While I agree with the sentiment, I think Shay (lead ES developer) has explicitly said that he does not consider ES to be a data store... yet. I think this is mostly due to maturity.

I help run a large ES cluster (with canonical data in MySQL), and I consider this cautious attitude by the ES developers to be a good thing.

He has indeed said that. We hosted the Elasticsearch meetup in NYC a couple weeks ago and specifically said it.
did not know all that stuff, could Elasticsearch be the holy grail of document stores ?
No. The choice of datastore is still incredibly complicated in the distributed world; it's all about tradeoffs really.

For example, Elasticsearch has poor availability characteristics - both because it is master-slave and because it focuses on ensuring consistency - relative to, for example, something like Riak.

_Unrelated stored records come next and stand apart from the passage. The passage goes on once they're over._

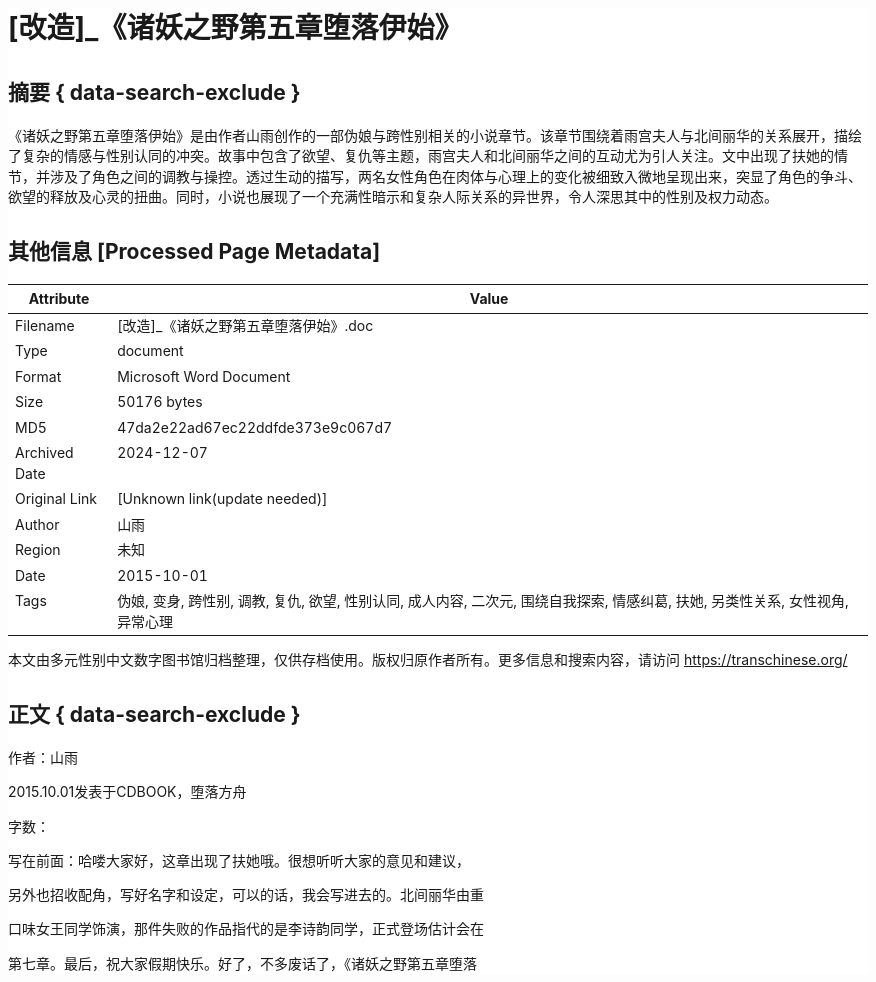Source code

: # [改造]_《诸妖之野第五章堕落伊始》



## 摘要  { data-search-exclude }


《诸妖之野第五章堕落伊始》是由作者山雨创作的一部伪娘与跨性别相关的小说章节。该章节围绕着雨宫夫人与北间丽华的关系展开，描绘了复杂的情感与性别认同的冲突。故事中包含了欲望、复仇等主题，雨宫夫人和北间丽华之间的互动尤为引人关注。文中出现了扶她的情节，并涉及了角色之间的调教与操控。透过生动的描写，两名女性角色在肉体与心理上的变化被细致入微地呈现出来，突显了角色的争斗、欲望的释放及心灵的扭曲。同时，小说也展现了一个充满性暗示和复杂人际关系的异世界，令人深思其中的性别及权力动态。



## 其他信息 [Processed Page Metadata]

| Attribute       | Value                                  |
|-----------------|----------------------------------------|
| Filename        | [改造]_《诸妖之野第五章堕落伊始》.doc                             |
| Type            | document                                 |
| Format          | Microsoft Word Document                               |
| Size            | 50176 bytes                           |
| MD5             | 47da2e22ad67ec22ddfde373e9c067d7                                  |
| Archived Date   | 2024-12-07                             |
| Original Link   | [Unknown link(update needed)]                         |
| Author          | 山雨                               |
| Region          | 未知                               |
| Date            | 2015-10-01                                 |
| Tags            | 伪娘, 变身, 跨性别, 调教, 复仇, 欲望, 性别认同, 成人内容, 二次元, 围绕自我探索, 情感纠葛, 扶她, 另类性关系, 女性视角, 异常心理                                 |

本文由多元性别中文数字图书馆归档整理，仅供存档使用。版权归原作者所有。更多信息和搜索内容，请访问 <https://transchinese.org/>


## 正文 { data-search-exclude }


作者：山雨

2015.10.01发表于CDBOOK，堕落方舟

字数：

写在前面：哈喽大家好，这章出现了扶她哦。很想听听大家的意见和建议，

另外也招收配角，写好名字和设定，可以的话，我会写进去的。北间丽华由重

口味女王同学饰演，那件失败的作品指代的是李诗韵同学，正式登场估计会在

第七章。最后，祝大家假期快乐。好了，不多废话了，《诸妖之野第五章堕落
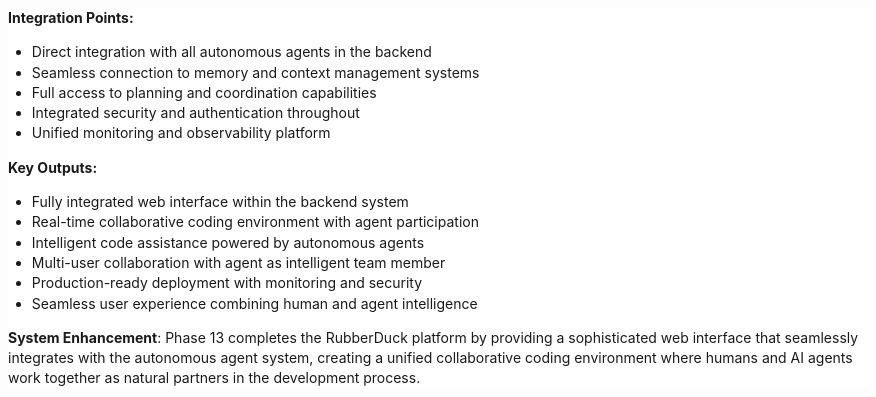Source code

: **Integration Points:**
- Direct integration with all autonomous agents in the backend
- Seamless connection to memory and context management systems
- Full access to planning and coordination capabilities
- Integrated security and authentication throughout
- Unified monitoring and observability platform

**Key Outputs:**
- Fully integrated web interface within the backend system
- Real-time collaborative coding environment with agent participation
- Intelligent code assistance powered by autonomous agents
- Multi-user collaboration with agent as intelligent team member
- Production-ready deployment with monitoring and security
- Seamless user experience combining human and agent intelligence

**System Enhancement**: Phase 13 completes the RubberDuck platform by providing a sophisticated web interface that seamlessly integrates with the autonomous agent system, creating a unified collaborative coding environment where humans and AI agents work together as natural partners in the development process.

I don't believe it's "master-slave" in the way you're thinking. Elasticsearch shards its indexes among all available nodes, storing replicas of each shard on separate nodes when possible. This ensures that the entire cluster is available as long as at least one replica of a shard is still online. In fact, if configured properly, it has better availability than consistency since by default it only flushes its oplog to the Lucene index segments every second (though writes aren't considered committed until they reach a quorum of nodes, so consistency is fairly good in practice as well).
It is definitely a nice, and flexible option.. it truly depends on what your needs are... If you're often updating parts of a document, MongoDB or RethinkDB may be better options. If you want integration where a lot of parts are SQL with some document ability, PostgreSQL + V8 is pretty compelling. Also, something like Cassandra may suit your needs better if you want a better and more predictable growth curve.

There's no holy grail of data storage... ElasticSearch is really nice, and if it fits your needs, more power to you.

We'll maybe some day but it is still too easy to corrupt the data or index. Recently I had a problem where the data itself was fine and searches worked correctly but it was 100x slower than it should be. It just started happening for no apparent reason and I just do basic searches on typical data. I still don't know what happened but creating a new index fixed the problem.